# screen shot of Jippy's profile



## Surfingisfun001 (Sep 25, 2007)

Check out the adds in the upper middle of the page... google is getting good!


----------



## codeblue213 (Feb 15, 2010)

this is like gold!


----------



## Guest (Apr 13, 2011)

aahahaha thats great


----------



## ZachT (Sep 8, 2008)

I think people should just leave him alone. This forum is for people to speak open minded. And I think that there should not be negative reputation.


----------



## ZachT (Sep 8, 2008)

What has been going on anyways??
Any harassing?? I am just wondering. I have not been on in a while.


----------



## ValleyGirl (Nov 10, 2017)

Kenny, you are such a mean girl!


----------



## gill (Jul 1, 2010)

-92? lol, sorry, but that's funny....


----------



## LOLiTA (Apr 24, 2011)

Who is this "Jippy" character, and why do people accuse me of being him?


----------



## Brando2600 (Apr 22, 2010)

LOLiTA said:


> Who is this "Jippy" character, and why do people accuse me of being him?
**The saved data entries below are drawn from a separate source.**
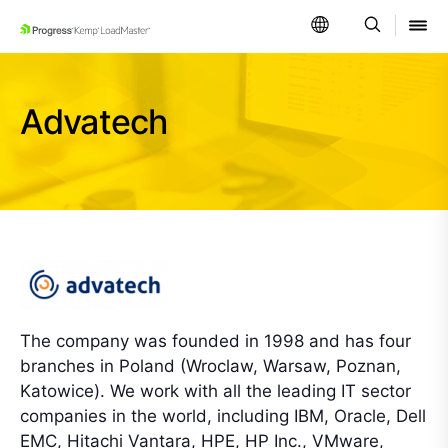
SKIP NAVIGATION
Advatech
The company was founded in 1998 and has four
branches in Poland (Wroclaw, Warsaw, Poznan,
Katowice). We work with all the leading IT sector
companies in the world, including IBM, Oracle, Dell
EMC, Hitachi Vantara, HPE, HP Inc., VMware,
I do not acuse you of being Jippy, for one.


----------



## Guest (May 6, 2011)

i love his reputation. i hope i am going to be as good as him someday.


----------



## Brando2600 (Apr 22, 2010)

A tab showing how to take a screenshot is the second funniest thing here.

Also, hello from the future.


----------



## TheStarter (Oct 19, 2010)

Google ads even know about him, howy sheeeett!


----------